The alternative analysis approach, which we subsequently call joint modeling, overcomes both problems of the separate modeling approach. Instead of first calculating summary scores and using them in a second step for inference, the prediction approach performs inference directly based on all available trial-level data. This allows it to carry, firstly, within-session uncertainty into the inference step and, secondly, to use information from other participants and sessions in each individual session score estimation. Both of these aspects improved test–retest reliability in previous work. We implemented this approach using hierarchical mixed models specifically designed to model each task’s outcome measure (for details see Supplementary Materials). Hierarchical mixed models allow us to analyze data at the trial-level while still accounting for the participant and session structure of the data. We validated that scores based on mixed models did not substantially differ from task scores calculated with established methods when modelled for each session separately (see Supplementary Materials).

Split-half and test–retest reliability

Firstly, split-half reliability was assessed based on Spearman–Brown-corrected correlations within each session (based on odd-even splits). Note that for the working memory task and for the inhibition task, split-half reliabilities could not be computed because these tasks are adaptive. Therefore, splitting the task into two halves is not appropriate (Draheim et al., 2020). Qualitative interpretations of split-half reliabilities are given in line with Nunnally and Bernstein (1994; split-half reliabilities above .8 were labeled as adequate). Secondly, test–retest reliability was calculated based on intra-class correlation coefficients (ICCs) based on data from the first two measurement sessions. To calculate ICCs directly from mixed models, we followed the method recently described by Brown et al. (2020), which calculates reliabilities based on variance components extracted from mixed models. Waltmann et al. (2022) recently showed that this method yields more conservative and more accurate reliabilities than alternative methods (e.g., first predicting sessions scores and calculating reliabilities based on these predictions) and thus crucially avoids overestimating reliability. Qualitative interpretations of test–retest reliabilities are given in accordance with Koo and Li (2016): ICCs less than .5 were being interpreted as “poor”, ICCs between .5 and .75 as “moderate”, ICCs between .75 and .9 as “good”, and ICCs above .9 as “excellent”.

Factor and clustering analysis

Exploratory factor analysis was conducted using maximum likelihood estimation followed by oblimin rotation, which rotates factors without enforcing orthogonality. The analysis was based on average joint prediction scores from both sessions.
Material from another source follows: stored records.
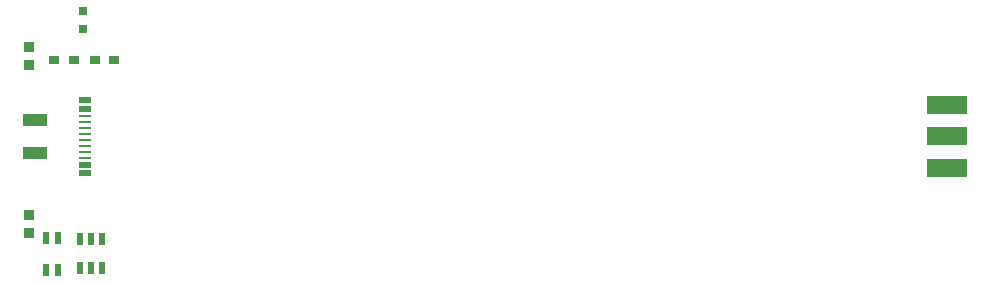
<source format=gtp>
G04*
G04 #@! TF.GenerationSoftware,Altium Limited,Altium Designer,22.11.1 (43)*
G04*
G04 Layer_Color=8421504*
%FSLAX25Y25*%
%MOIN*%
G70*
G04*
G04 #@! TF.SameCoordinates,6F2D09EA-FD7B-4BD8-B8BB-3870161F1110*
G04*
G04*
G04 #@! TF.FilePolarity,Positive*
G04*
G01*
G75*
%ADD16R,0.03937X0.02047*%
%ADD17R,0.03937X0.01063*%
%ADD18R,0.07874X0.03937*%
%ADD19R,0.13780X0.05906*%
%ADD20R,0.03150X0.03150*%
%ADD21R,0.03740X0.02756*%
%ADD22R,0.03347X0.03347*%
%ADD23R,0.02362X0.04331*%
%ADD24R,0.02362X0.04331*%
D16*
X23035Y74193D02*
D03*
Y49784D02*
D03*
Y71240D02*
D03*
Y52736D02*
D03*
D17*
Y68878D02*
D03*
Y55098D02*
D03*
Y66909D02*
D03*
Y64941D02*
D03*
Y62972D02*
D03*
Y61004D02*
D03*
Y59035D02*
D03*
Y57067D02*
D03*
D18*
X6500Y67500D02*
D03*
Y56476D02*
D03*
D19*
X310500Y62130D02*
D03*
Y51500D02*
D03*
Y72760D02*
D03*
D20*
X22500Y98047D02*
D03*
Y103953D02*
D03*
D21*
X12752Y87500D02*
D03*
X19248D02*
D03*
X26252D02*
D03*
X32748D02*
D03*
D22*
X4500Y36051D02*
D03*
Y29949D02*
D03*
Y85949D02*
D03*
Y92051D02*
D03*
D23*
X21260Y18158D02*
D03*
X25000D02*
D03*
X28740D02*
D03*
Y28000D02*
D03*
X21260D02*
D03*
X25000D02*
D03*
D24*
X10031Y28315D02*
D03*
Y17685D02*
D03*
X13969D02*
D03*
Y28315D02*
D03*
M02*

</source>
Before conducting this analysis, the outcome measure of the inhibition task was inverted, so that it could be interpreted in the same direction as the outcome measure of the working memory task (i.e., higher values indicating better performance). This analysis was implemented using the factor_analyzer package (Python 3.5). The optimal number of factors was determined using a scree plot (see Fig. 3). The hierarchical clustering analysis was conducted using the SciPy package (Python 3.5). The analysis was conducted using Euclidean distances to generate a hierarchical tree. As there were no implicit heights at which to cut this tree, the cut height was determined based on theoretical considerations. To calculate reliability of factor scores, factor scores were extracted separately for each session using the tenBerge method, which is most appropriate for oblimin rotation (Ten Berge et al., 1999).